New Delhi: Amid a serious vote count and tallying of Assembly Polls in West Bengal and 4 other states in India progresses, people are eliciting laughter by branding Congress leader and Leader of Opposition in Lok Sabha – Rahul Gandhi – as the saffron party’s unfailing star campaigner.
The fans of Aditya Dhar’s “Dhurandhar” film are branding Gandhi as “Rahul Hamza Mazari” – a play on the words comparing the dynast to an undercover spy in Pakistan who is covertly batting for India.
“Bhaiyyon and behna,” Rahul Gandhi’s speech snippet goes – “TMC can never hope to defeat the BJP, mark my words!” he completes.
Didi now take some rest,chk ur time on both of your watches.
Also don’t forget who worked against you. Sonia ka laal dekho kya bola. pic.twitter.com/HH0QfpHPRp— Lotus 🪷🇮🇳 (@LotusBharat) May 4, 2026
Early trends from West Bengal’s assembly elections place the Bharatiya Janata Party ahead in 194 of 291 constituencies, exceeding the 148 needed for a majority after a strong 2021 showing by Trinamool Congress with 213 seats. The Congress Party has absolutely no footprint here and while the Left is leading in three constituencies, 2 from other parties or independents were in the lead in the 294 strong Assembly.
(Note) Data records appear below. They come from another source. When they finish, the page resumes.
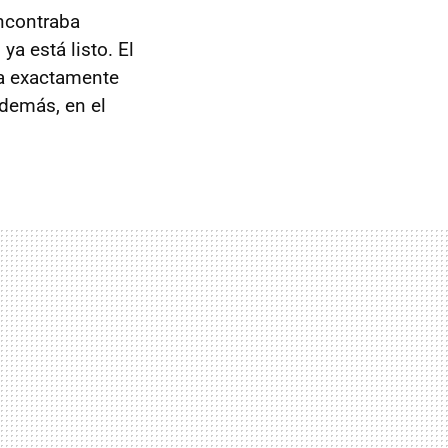
ncontraba
ya está listo. El
ga exactamente
además, en el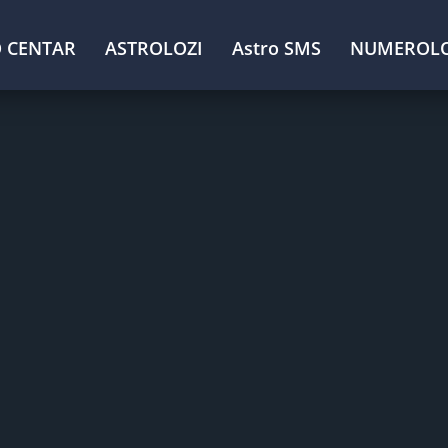
 CENTAR
ASTROLOZI
Astro SMS
NUMEROLO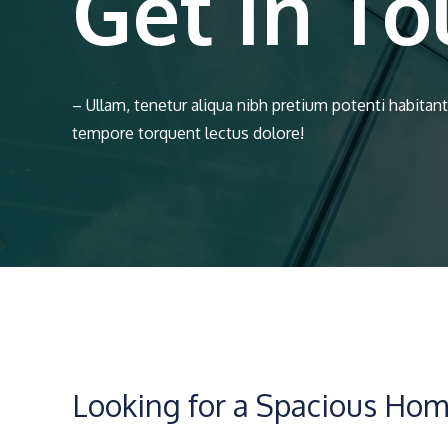
Get In To
– Ullam, tenetur aliqua nibh pretium potenti habitante
tempore torquent lectus dolore!
Looking for a Spacious Ho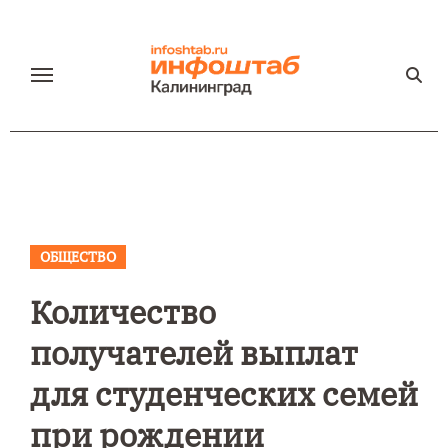
Перейти
к
содержанию
ОБЩЕСТВО
Количество
получателей выплат
для студенческих семей
при рождении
Counting started at 8 a.m. IST across five states using postal ballots and EVM rounds, with TMC trailing at 92 seats and accusing the Election Commission of delaying trends for over 70 seats.
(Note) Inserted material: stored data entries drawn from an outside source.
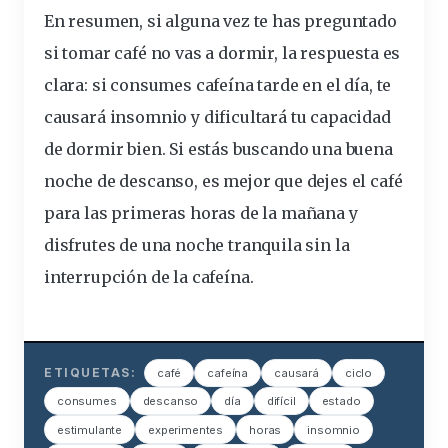
En resumen, si alguna vez te has
preguntado
si tomar café no vas a dormir
, la respuesta es
clara: si consumes cafeína tarde en el día,
te
causará insomnio
y dificultará tu capacidad
de dormir bien. Si estás buscando una buena
noche de descanso, es mejor que dejes el café
para las primeras horas de la mañana y
disfrutes de una noche tranquila sin la
interrupción de la cafeína.
ETIQUETAS:
café
cafeína
causará
ciclo
consumes
descanso
día
difícil
estado
estimulante
experimentes
horas
insomnio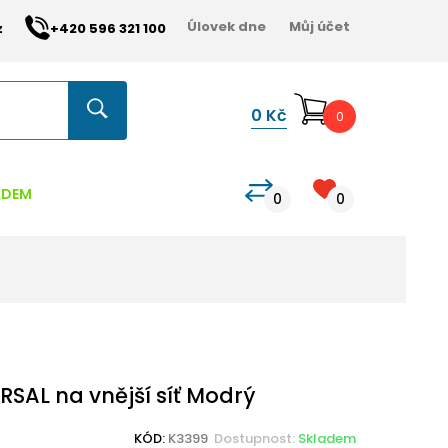
Úlovek dne
Můj účet
z
+420 596 321 100
0
Kč
0
ADEM
0
0
SAL na vnější síť Modrý
KÓD:
K3399
Dostupnost:
Skladem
Mamata Banerjee and her All India Trinamool Congress (TMC) have governed West Bengal since May 20, 2011 (over 14 years as of May 2025) winning three consecutive terms. Her tenure followed decades of Left Front (communist) rule in the crucial border state.
West Bengal has a long history of political violence (under Left and TMC). Post-2021 election violence saw attacks on BJP workers/supporters (murders, rapes, arson reported).
Around 2.4 lakh (240,000) Central Armed Police Forces (CAPF) personnel, equivalent to roughly 2,400+ companies, were deployed for the 2026 West Bengal Assembly elections—the highest ever for a single state.
The Election Commission of India (ECI) and central authorities justified it primarily for ensuring free, fair, and violence-free elections amid West Bengal’s history of election-related violence, booth capturing, intimidation, and post-poll clashes (especially in 2021).
Data on electoral violence in the state drove the need for heavy central forces to instill voter confidence and prevent intimidation.
Available data and reports strongly indicate that the large-scale deployment of Central Armed Police Forces (CAPF) helped many voters participate more fearlessly than in previous West Bengal elections
The 2026 polls saw zero or just one reported death linked to poll-related violence (the lowest in nearly two decades). This contrasts sharply with prior elections (e.g., multiple deaths in 2021, 17+ in some reports; dozens in 2019/2023 panchayat polls). Overall incidents dropped significantly from historical highs (e.g., 278+ violent events in 2021).